Locate each line in the records below that contains the word "reasons" and copy those lines.

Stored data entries

---

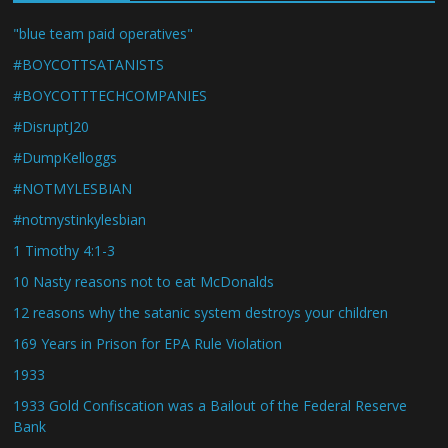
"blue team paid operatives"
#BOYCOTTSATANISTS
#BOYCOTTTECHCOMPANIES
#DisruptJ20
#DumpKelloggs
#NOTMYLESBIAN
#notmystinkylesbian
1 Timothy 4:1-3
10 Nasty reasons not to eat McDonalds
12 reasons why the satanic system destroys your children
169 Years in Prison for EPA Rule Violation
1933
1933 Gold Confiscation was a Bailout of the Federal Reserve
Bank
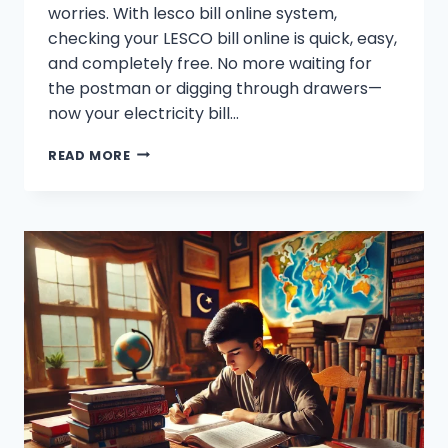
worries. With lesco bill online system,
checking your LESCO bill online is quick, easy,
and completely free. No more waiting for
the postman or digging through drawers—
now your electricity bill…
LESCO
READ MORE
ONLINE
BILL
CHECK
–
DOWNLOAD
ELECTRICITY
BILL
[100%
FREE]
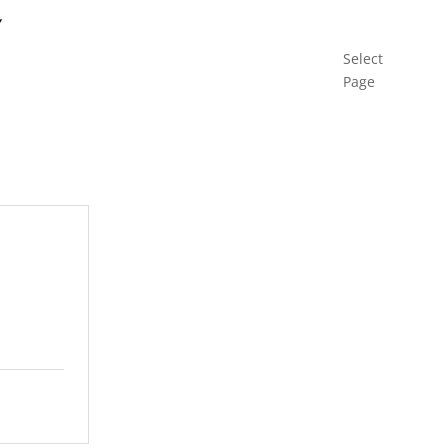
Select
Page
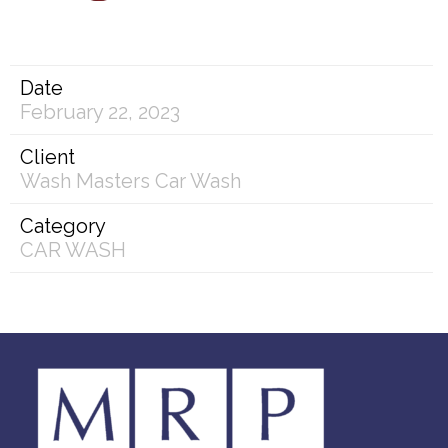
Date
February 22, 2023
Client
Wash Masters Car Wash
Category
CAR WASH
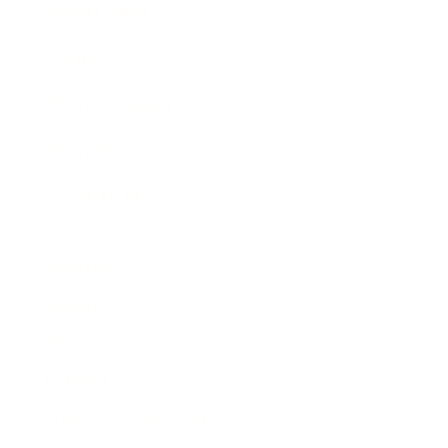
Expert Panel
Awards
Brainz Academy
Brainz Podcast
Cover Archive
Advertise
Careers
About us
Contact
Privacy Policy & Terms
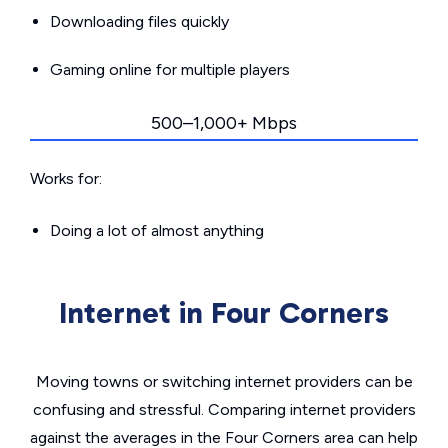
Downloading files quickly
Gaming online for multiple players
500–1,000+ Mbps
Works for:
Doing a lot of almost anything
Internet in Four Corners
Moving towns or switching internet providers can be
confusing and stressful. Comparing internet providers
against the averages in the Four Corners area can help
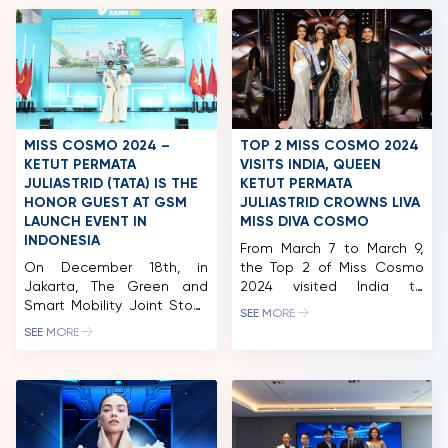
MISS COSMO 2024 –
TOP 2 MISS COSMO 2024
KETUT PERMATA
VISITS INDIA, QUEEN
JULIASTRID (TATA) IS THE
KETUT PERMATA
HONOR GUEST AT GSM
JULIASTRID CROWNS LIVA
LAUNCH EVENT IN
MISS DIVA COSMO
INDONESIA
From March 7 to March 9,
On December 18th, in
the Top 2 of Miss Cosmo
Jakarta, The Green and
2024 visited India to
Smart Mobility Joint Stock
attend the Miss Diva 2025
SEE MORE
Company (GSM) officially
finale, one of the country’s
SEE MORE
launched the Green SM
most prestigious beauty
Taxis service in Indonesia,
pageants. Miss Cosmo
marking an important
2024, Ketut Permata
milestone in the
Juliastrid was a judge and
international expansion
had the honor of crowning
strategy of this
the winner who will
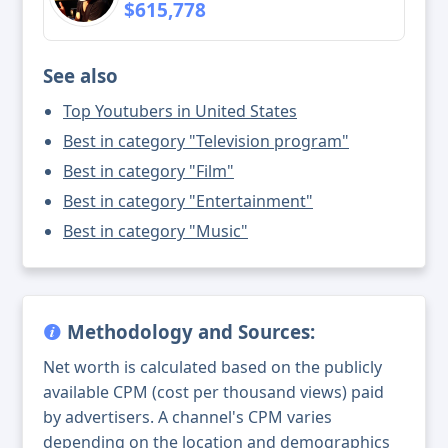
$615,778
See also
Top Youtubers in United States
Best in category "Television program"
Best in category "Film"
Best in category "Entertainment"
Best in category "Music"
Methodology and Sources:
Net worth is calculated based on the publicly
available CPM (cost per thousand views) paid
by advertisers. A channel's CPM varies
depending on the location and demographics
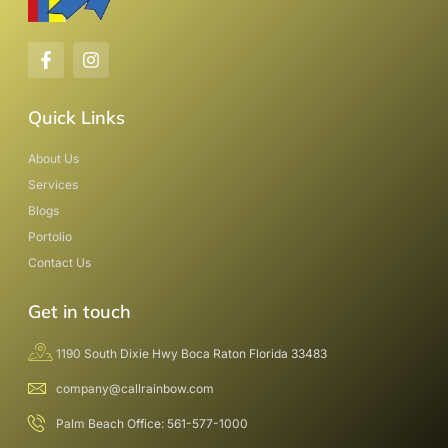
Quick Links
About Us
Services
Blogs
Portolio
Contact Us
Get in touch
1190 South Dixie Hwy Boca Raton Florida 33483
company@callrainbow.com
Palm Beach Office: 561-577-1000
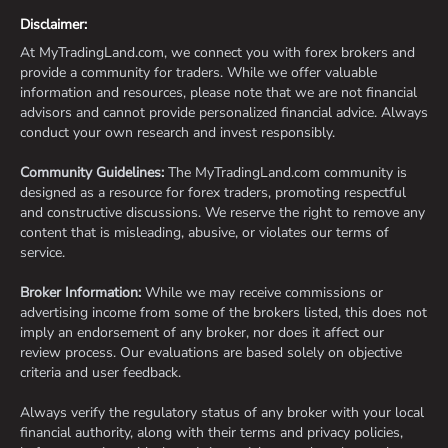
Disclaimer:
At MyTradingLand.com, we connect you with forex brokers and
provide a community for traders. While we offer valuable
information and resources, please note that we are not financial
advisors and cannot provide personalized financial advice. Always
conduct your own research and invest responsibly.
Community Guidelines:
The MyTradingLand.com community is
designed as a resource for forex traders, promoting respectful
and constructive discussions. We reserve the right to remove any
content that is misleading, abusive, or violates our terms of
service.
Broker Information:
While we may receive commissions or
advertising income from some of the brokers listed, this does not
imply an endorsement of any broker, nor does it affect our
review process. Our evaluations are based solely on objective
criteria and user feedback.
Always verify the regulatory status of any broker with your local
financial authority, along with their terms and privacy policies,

---

[RESPONSE]
10 Nasty reasons not to eat McDonalds
12 reasons why the satanic system destroys your children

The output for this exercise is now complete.